Dataset entries:

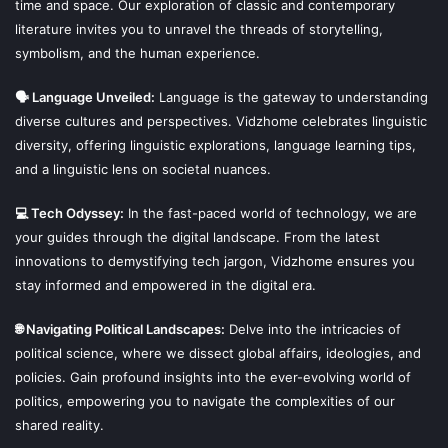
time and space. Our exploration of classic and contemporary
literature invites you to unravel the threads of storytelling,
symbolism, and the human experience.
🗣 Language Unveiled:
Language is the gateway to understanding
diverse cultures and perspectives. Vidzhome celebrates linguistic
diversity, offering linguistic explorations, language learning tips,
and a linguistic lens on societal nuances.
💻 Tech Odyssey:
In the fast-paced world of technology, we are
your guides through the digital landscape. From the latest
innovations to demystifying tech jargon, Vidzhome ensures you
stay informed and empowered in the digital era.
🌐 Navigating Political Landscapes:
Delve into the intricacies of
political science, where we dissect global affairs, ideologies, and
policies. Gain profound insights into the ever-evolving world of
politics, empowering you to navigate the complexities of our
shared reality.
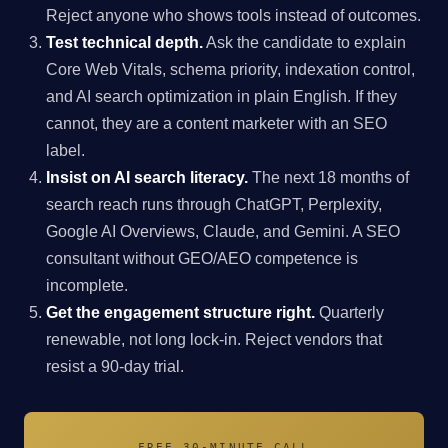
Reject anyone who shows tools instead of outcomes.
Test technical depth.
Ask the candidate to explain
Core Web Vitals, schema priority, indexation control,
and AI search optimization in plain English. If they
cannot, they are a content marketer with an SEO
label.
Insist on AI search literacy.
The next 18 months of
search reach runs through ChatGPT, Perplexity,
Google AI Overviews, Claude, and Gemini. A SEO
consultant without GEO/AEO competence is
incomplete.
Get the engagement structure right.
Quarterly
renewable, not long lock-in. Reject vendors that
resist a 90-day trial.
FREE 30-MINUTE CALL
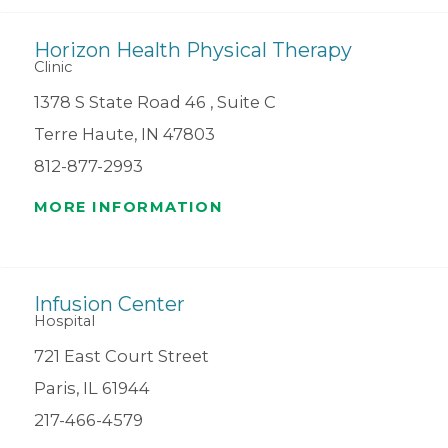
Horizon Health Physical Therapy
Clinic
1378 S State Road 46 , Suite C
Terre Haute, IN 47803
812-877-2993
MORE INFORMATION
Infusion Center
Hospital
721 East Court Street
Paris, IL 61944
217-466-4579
* * *
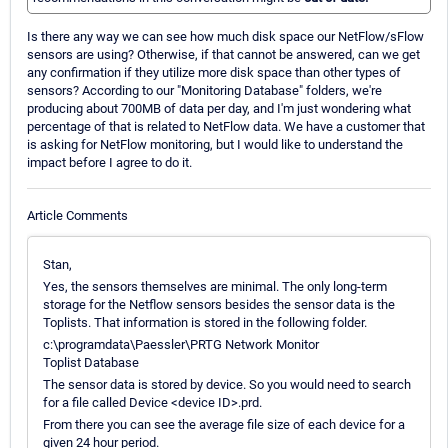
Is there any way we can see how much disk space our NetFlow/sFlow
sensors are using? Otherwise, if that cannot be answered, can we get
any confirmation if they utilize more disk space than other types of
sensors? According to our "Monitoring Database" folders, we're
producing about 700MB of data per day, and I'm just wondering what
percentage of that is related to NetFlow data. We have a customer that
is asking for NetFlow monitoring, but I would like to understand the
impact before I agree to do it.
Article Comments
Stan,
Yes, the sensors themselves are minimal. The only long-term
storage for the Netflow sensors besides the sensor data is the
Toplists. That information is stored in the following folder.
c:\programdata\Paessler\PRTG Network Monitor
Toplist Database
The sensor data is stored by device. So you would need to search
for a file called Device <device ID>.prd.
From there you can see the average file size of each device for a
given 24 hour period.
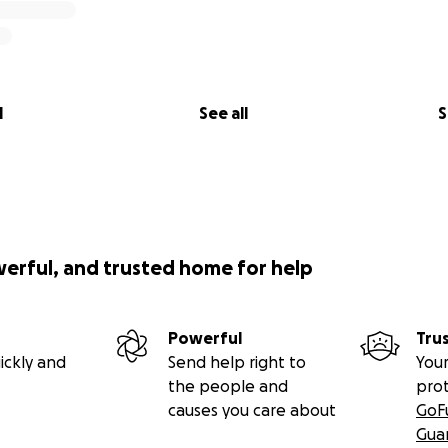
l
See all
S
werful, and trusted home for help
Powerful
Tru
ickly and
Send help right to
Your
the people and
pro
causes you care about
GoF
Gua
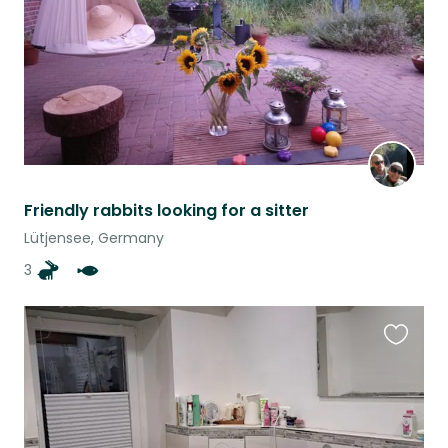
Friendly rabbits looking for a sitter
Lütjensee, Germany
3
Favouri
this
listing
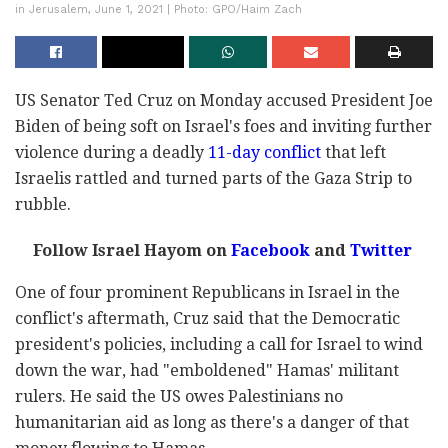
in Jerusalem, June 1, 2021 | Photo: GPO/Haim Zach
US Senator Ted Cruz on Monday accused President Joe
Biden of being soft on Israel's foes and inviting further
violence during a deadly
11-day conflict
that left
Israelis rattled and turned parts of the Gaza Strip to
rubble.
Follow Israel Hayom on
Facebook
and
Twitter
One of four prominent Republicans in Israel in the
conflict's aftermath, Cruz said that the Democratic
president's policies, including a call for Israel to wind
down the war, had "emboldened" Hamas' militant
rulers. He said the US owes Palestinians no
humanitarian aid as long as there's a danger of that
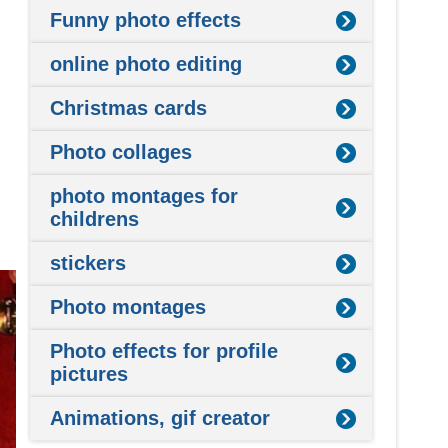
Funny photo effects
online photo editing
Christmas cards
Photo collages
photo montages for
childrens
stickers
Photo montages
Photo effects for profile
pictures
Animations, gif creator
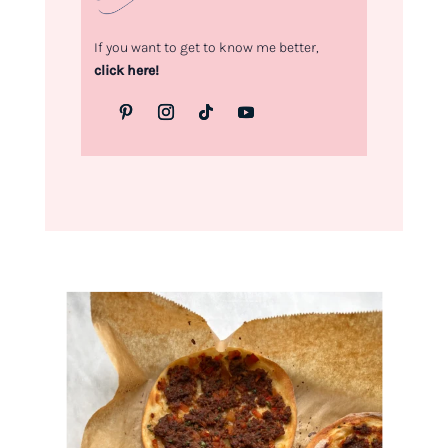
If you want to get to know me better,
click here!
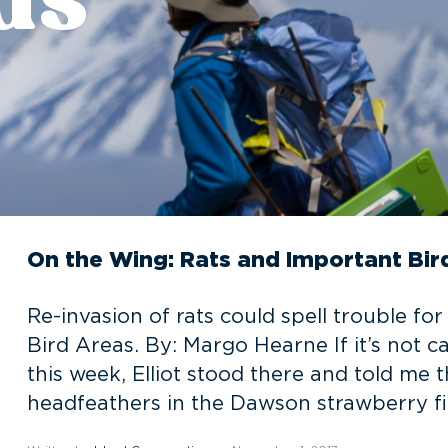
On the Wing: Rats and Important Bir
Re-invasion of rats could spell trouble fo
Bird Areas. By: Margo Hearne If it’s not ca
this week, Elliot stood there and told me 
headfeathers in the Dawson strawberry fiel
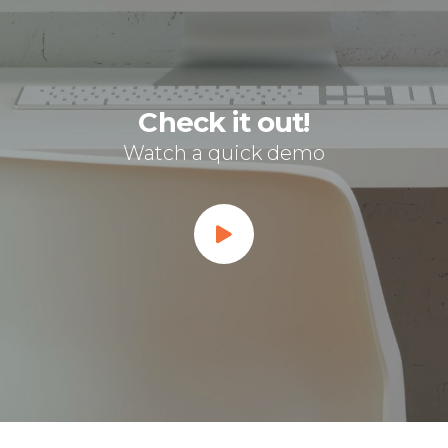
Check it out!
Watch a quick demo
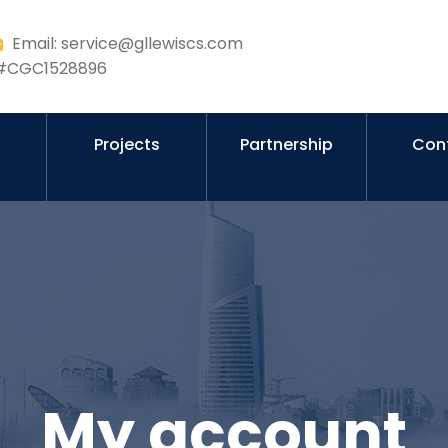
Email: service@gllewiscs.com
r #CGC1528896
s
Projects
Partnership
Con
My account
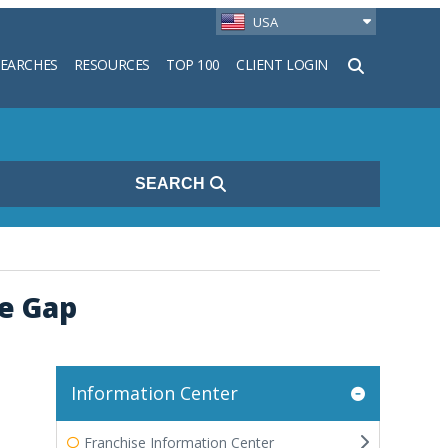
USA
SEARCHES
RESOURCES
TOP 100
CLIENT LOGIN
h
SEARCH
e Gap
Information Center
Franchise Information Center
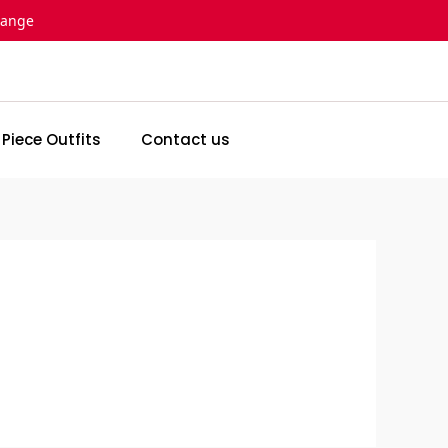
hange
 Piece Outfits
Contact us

* **Problem statement**:
Using the data above, count every line that contains the word "stored", then give the count and nothing more.

* **Your solution**:
2